Lost Girls and Love Hotels (R) ★★½

Review Date: September 17th, 2020

If nothing else, the film's title is accurate -- this is indeed a tale of Lost Girls and Love Hotels. As much an exploration of the two faces of Japan as it is a chronicle of the sordid tragedy of one woman, the film suffers from an overly-familiar narrative -- that of a seemingly respectable professional woman whose desperate search for meaning leads her to alcohol and risky sex. Her inability to find what she needs creates an ever-tightening spiral where her experimentation becomes dangerous and self-destructive. Other films have told similar stories with greater power. Director William Olsson appears unwilling to fully commit to the darkness that a movie of this sort would need to embrace to be both ephemerally disturbing (which it is) and memorable (which it isn't).

Alexandra Daddario, trying regain the status as a serious actress that she has lost as a result of bad choices and worse performances since she stunned in HBO's True Detective, plays Margaret, a teacher of English accents to classes of would-be flight attendants at a Tokyo academy. At night, she hangs out with her friends Ines (Carice van Houten) and Liam (Andrew Rothney) at a bar, where she solicits sex with anyone willing to pay for a room at a love hotel. Her late nights get later and she is soon arriving at her job in a disheveled condition that doesn't go unnoticed. One night, however, she connects with the handsome and dangerous Kazu (Takehiro Hira), a yakuza who wields power and influence in the city's underworld. He is as smitten with her as she is with him but anything permanent between them seems hopeless.
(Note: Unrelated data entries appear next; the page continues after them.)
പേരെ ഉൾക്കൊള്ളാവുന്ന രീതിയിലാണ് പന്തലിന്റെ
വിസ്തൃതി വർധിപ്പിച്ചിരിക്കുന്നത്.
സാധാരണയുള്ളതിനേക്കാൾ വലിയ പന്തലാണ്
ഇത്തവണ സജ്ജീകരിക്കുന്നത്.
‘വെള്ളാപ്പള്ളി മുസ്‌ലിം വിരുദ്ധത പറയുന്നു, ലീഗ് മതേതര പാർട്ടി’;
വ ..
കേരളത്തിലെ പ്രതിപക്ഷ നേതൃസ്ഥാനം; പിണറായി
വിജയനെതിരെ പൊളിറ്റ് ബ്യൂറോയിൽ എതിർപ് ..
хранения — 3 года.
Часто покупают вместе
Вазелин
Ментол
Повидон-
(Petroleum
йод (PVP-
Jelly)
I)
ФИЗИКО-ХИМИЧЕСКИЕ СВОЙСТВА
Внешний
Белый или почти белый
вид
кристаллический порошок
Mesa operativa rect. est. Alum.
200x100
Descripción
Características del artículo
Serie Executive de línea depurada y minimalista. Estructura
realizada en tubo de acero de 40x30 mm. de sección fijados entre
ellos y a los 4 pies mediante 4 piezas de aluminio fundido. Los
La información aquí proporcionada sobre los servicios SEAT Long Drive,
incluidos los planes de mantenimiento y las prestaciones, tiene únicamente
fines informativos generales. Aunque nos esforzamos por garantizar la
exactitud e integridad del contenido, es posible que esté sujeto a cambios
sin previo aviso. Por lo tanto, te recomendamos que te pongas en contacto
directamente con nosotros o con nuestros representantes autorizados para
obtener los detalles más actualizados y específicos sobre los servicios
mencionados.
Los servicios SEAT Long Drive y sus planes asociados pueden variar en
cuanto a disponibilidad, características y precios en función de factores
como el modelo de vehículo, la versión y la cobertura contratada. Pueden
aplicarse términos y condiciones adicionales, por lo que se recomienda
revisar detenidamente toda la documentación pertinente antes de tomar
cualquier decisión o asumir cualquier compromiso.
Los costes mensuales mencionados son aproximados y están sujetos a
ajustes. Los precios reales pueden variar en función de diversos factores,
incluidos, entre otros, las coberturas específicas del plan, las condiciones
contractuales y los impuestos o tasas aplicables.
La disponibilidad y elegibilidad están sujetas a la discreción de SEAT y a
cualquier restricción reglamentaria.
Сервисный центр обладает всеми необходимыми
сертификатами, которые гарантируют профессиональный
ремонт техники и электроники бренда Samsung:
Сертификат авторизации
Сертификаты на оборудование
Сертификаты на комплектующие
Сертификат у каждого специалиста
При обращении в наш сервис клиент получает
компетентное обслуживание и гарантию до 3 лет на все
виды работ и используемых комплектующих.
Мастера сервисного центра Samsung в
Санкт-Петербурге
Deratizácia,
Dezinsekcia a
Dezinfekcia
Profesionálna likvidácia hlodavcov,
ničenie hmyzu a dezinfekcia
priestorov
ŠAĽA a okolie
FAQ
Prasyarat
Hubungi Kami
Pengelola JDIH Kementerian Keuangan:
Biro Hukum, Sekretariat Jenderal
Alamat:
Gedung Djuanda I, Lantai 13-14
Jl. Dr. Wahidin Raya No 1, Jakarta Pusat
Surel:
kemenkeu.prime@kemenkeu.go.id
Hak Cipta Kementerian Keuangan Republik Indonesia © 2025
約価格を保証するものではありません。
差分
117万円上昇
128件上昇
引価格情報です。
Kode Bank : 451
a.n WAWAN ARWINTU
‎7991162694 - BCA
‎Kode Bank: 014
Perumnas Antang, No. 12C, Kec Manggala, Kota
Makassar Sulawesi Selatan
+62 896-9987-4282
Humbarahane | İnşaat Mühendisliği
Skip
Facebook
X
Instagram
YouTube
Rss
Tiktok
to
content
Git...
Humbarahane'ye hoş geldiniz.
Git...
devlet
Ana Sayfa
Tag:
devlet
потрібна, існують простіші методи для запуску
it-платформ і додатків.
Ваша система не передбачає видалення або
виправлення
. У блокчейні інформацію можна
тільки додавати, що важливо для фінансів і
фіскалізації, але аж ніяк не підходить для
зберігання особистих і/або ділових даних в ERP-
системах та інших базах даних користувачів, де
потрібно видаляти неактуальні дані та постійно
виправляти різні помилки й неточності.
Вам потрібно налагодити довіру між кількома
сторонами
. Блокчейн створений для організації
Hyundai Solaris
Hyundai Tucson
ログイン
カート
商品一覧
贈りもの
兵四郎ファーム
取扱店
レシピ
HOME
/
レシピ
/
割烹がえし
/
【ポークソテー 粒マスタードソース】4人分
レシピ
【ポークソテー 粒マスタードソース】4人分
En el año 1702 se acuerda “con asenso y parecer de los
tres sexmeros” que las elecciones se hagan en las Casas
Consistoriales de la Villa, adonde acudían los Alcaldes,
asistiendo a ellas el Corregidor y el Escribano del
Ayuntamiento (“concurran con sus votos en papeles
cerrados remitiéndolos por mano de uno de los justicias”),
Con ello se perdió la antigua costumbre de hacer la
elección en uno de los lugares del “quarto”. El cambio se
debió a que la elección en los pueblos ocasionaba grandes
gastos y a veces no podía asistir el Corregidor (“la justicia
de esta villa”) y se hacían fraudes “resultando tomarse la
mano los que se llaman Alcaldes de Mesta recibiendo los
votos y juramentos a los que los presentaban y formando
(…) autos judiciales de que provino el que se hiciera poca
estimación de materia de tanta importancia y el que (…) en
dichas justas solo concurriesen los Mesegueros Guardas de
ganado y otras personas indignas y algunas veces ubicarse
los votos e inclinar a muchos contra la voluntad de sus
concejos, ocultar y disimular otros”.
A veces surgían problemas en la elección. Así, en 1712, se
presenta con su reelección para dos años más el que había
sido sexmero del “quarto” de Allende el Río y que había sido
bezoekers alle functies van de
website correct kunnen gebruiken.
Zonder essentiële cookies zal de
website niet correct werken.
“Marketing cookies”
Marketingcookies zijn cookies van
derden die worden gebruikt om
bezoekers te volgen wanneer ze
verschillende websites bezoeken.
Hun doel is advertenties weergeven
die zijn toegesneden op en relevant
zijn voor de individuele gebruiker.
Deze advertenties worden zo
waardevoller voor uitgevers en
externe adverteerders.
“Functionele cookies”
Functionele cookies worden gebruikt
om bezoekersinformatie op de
The film's success hinges on Daddario's performance. Margaret isn't just the central character; she's the heart and soul of the film. And, although there are times when Daddario is fine, there are other instances when she comes across as being out of her depth. Her co-stars Takehiro Hira and Carice van Houten resonate more consistently despite having considerably less screen time. Daddario's strongest scenes are those in which she has no dialogue. She's excellent at conveying hollowness and anguish with her features and body language.

On those occasions when Lost Girls and Love Hotels ventures into the darkness, it is effective. Olsson's canvas hints at an outwardly bright and glitzy world where a lost soul can vanish without a trace. But he and screenwriter Catherine Hanrahan (adapting her novel) stumble in fleshing out Margaret as more than only a lost soul and her romance with Kazu is never credible, feeling more like something out of Fifty Shades of Grey than an organic result of the characters as they are presented. Margaret comes across as far too needy and Kazu, despite his position in Japan's organized crime hierarchy, is a proverbial White Knight, always there to save Margaret when she needs him. And, just as the film is about to go into the deep, dark place where it needs to go, the filmmakers invoke a deus ex machina and let in too much sunlight.

To her credit, Daddario doesn't shy away from the scenes of sexual submission that require her character to be naked and in sometimes-demeaning positions (such as lying on her stomach with her hands and feet tied while a predatory man stands above her calmly saying that he could kill her). Even though Margaret isn't a fully fleshed-out character, the movie tries hard to avoid being exploitative, opting for a serious tone instead of something gratuitously erotic. Unfortunately, there are times when the prurient and titillating aspects of Lost Girls and Love Hotels are more compelling than the profound ones.